## Work to complete
Could the data underneath be repeated exactly, in full?

*** Opening Information shown ***

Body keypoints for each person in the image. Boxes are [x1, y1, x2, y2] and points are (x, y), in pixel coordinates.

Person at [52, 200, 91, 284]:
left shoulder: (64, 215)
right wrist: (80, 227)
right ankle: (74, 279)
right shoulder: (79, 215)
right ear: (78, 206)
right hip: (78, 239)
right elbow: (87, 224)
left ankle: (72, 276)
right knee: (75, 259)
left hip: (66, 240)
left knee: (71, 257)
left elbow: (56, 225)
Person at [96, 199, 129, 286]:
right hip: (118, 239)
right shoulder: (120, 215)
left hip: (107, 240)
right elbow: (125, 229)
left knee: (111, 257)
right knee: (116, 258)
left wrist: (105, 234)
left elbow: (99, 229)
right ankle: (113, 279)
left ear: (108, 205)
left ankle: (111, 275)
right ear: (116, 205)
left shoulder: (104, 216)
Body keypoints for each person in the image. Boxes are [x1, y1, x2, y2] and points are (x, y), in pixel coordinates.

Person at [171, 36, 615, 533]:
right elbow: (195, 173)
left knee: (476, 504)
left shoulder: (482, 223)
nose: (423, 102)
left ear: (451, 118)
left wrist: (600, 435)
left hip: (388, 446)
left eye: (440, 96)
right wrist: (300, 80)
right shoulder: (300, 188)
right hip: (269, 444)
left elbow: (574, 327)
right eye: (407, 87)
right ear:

*** Closing Information shown ***

## Written reply
Body keypoints for each person in the image. Boxes are [x1, y1, x2, y2] and points are (x, y), in pixel coordinates.

Person at [52, 200, 91, 284]:
left shoulder: (64, 215)
right wrist: (80, 227)
right ankle: (74, 279)
right shoulder: (79, 215)
right ear: (78, 206)
right hip: (78, 239)
right elbow: (87, 224)
left ankle: (72, 276)
right knee: (75, 259)
left hip: (66, 240)
left knee: (71, 257)
left elbow: (56, 225)
Person at [96, 199, 129, 286]:
right hip: (118, 239)
right shoulder: (120, 215)
left hip: (107, 240)
right elbow: (125, 229)
left knee: (111, 257)
right knee: (116, 258)
left wrist: (105, 234)
left elbow: (99, 229)
right ankle: (113, 279)
left ear: (108, 205)
left ankle: (111, 275)
right ear: (116, 205)
left shoulder: (104, 216)
Body keypoints for each person in the image. Boxes are [x1, y1, x2, y2] and points are (x, y), in pixel coordinates.

Person at [171, 36, 615, 533]:
right elbow: (195, 173)
left knee: (476, 504)
left shoulder: (482, 223)
nose: (423, 102)
left ear: (451, 118)
left wrist: (600, 435)
left hip: (388, 446)
left eye: (440, 96)
right wrist: (300, 80)
right shoulder: (300, 188)
right hip: (269, 444)
left elbow: (574, 327)
right eye: (407, 87)
right ear:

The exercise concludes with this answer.